The problem is this: your combat mind−set is not dictated by the amount of danger to which you are exposed at the time. Your combat mind−set is properly dictated by the state of mind you think appropriate to the situation. You may be in deadly danger at all times, regardless of what the Defense Department tells you. The color code which influences you does depend upon the willingness you have to jump a psychological barrier against taking irrevocable action.

Sunday, September 6, 2020

A Cheap Shotgun for Home Defense?

Do you really need an expensive shotgun for home defense? My friend Steve and I did an experiment with a number of older shotguns and discovered that with the proper ammunition, even older shotguns performed very well and would be suitable for home defense.

The proper ammunition in my opinion is the Federal LE-133 8-pellet #00 Buckshot loads using the  FLITECONTROL® wad, the Speer Lawman using the same wad, or the Hornady #00 Buckshot load with the Versatite™ wad. All three seem to perform well in most shotguns and throw an acceptably tight pattern within 20 yards—the absolute outer limit for most urban home defense scenarios.

Recoil wise, the Federal and the Speer 8-pellet #00 Buckshot load's velocity is 1145 foot per second (fps) while the Hornady #00 Buckshot load leaves the barrel at 1600 fps so the felt recoil for the Hornady load will be greater.

Multiple projectile loads require particular attention to what is behind your target. YOU are responsible for every pellet you fire and even a single pellet can maim or kill. This is where target distance and the pattern of a particular load in your shotgun come into play. 

For example, the Fiocchi 9-pellet #00 buckshot load from my Beretta 1301 shotgun at 15 yards generally puts all nine pellets within a 10 inch circle. I say generally because occasionally this load throws one wild pellet off the target at that distance. This is also true with the Federal 9 pellet loads as well as the Winchester and Remington 9 pellet loads. Interestingly the Speer Lawman 8 pellet load does that as well. However, the Federal 8-pellet LE-133 #00 Buckshot load consistently puts all 8 pellets through a hole 2 inches in diameter at 15 yards in my gun.

9th Pellet Flyer

The patterns below fired at 15 yards show our results with several older, and in some cases much cheaper shotguns. The center "A" circle is 9-inches in diameter.

Both barrels of the old double shown below were acceptable with the Federal 8 pellet load.

Even the cheap single shot fired a great pattern with the Federal FLITECONTROL®

You get the idea. Should you modify your shotgun?  That depends entirely on your goal.  If it is a family heirloom or has some value in its existing configuration then I would not modify it.  

Longer barrels certainly are not as handy for moving around a furnished room or other obstacles. If it makes sense to modify your shotgun, then consider cutting the barrel to a legal 18-1/2 - 20 inches.
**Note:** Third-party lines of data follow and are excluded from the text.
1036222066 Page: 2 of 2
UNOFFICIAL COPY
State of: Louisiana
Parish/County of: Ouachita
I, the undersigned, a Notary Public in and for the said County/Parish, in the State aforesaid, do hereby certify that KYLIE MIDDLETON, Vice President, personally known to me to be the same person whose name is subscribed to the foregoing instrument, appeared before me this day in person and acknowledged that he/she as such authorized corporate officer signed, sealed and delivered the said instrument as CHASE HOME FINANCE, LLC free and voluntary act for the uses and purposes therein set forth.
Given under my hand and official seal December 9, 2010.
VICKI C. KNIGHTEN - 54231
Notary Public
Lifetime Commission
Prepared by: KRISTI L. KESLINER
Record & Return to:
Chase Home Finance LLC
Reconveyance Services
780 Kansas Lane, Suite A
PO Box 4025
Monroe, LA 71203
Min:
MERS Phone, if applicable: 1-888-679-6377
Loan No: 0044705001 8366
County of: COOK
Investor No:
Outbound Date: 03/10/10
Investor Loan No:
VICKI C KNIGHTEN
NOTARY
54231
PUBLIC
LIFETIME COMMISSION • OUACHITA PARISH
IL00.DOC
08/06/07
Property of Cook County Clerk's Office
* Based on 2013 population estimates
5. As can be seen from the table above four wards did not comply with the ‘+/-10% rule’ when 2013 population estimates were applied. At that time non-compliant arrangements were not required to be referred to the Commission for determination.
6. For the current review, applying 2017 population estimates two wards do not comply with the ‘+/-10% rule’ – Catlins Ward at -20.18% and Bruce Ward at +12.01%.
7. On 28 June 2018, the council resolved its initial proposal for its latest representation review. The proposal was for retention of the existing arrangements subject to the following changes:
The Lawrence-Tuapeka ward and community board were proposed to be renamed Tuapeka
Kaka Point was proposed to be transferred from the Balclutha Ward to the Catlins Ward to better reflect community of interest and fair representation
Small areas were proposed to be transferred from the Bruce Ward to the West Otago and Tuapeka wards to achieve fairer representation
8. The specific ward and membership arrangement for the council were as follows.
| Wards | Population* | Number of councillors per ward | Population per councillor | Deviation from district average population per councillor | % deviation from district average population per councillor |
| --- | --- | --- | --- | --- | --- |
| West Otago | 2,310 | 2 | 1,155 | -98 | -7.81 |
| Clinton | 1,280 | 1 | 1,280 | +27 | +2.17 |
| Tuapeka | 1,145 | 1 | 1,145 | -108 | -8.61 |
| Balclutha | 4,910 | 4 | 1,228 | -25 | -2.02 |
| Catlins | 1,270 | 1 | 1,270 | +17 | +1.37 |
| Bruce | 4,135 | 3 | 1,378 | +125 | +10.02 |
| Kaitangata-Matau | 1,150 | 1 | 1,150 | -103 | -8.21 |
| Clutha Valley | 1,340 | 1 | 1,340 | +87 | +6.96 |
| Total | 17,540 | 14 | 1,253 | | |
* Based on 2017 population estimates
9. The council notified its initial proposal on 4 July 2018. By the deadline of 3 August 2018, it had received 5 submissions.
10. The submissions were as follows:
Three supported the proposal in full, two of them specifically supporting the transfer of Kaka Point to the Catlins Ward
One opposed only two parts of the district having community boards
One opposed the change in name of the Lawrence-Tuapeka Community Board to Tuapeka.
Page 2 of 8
Previous owners cut down the barrels of the Remington Model 11 and the Marlin 1989 Pump shown above. 

A competent gunsmith can do this with little effort if you would like a shorter barrel. The picture below is of a Mossberg 500 Youth Model that originally came with a 24" barrel.  A local gunsmith cut the barrel to 18-1/2 inches, reset the bead, and refinished it.  

If you have a common shotgun such as the Mossberg 500 or Remington 870 and wish to spend a little more money, you can add some useful aftermarket accessories.  I purchased the police surplus 870 shown below for less than $200.00--of course this was before the 2020 gun buying frenzy.  

I added a Magpul stock to make the shotgun a little more comfortable to shoot and an Aridus Industries quick detach shell carrier for on-gun reloads.  Although acceptable before, this surplus 870 is now a very good home defense shotgun.

With the proper ammunition, granddad's old shotgun is completely suitable for home defense. However, you should go to the range and pattern your particular gun with the ammunition you would like to use.  Patterning your load lets you know exactly where the gun shoots and at what range the pattern is too large for home defense purposes.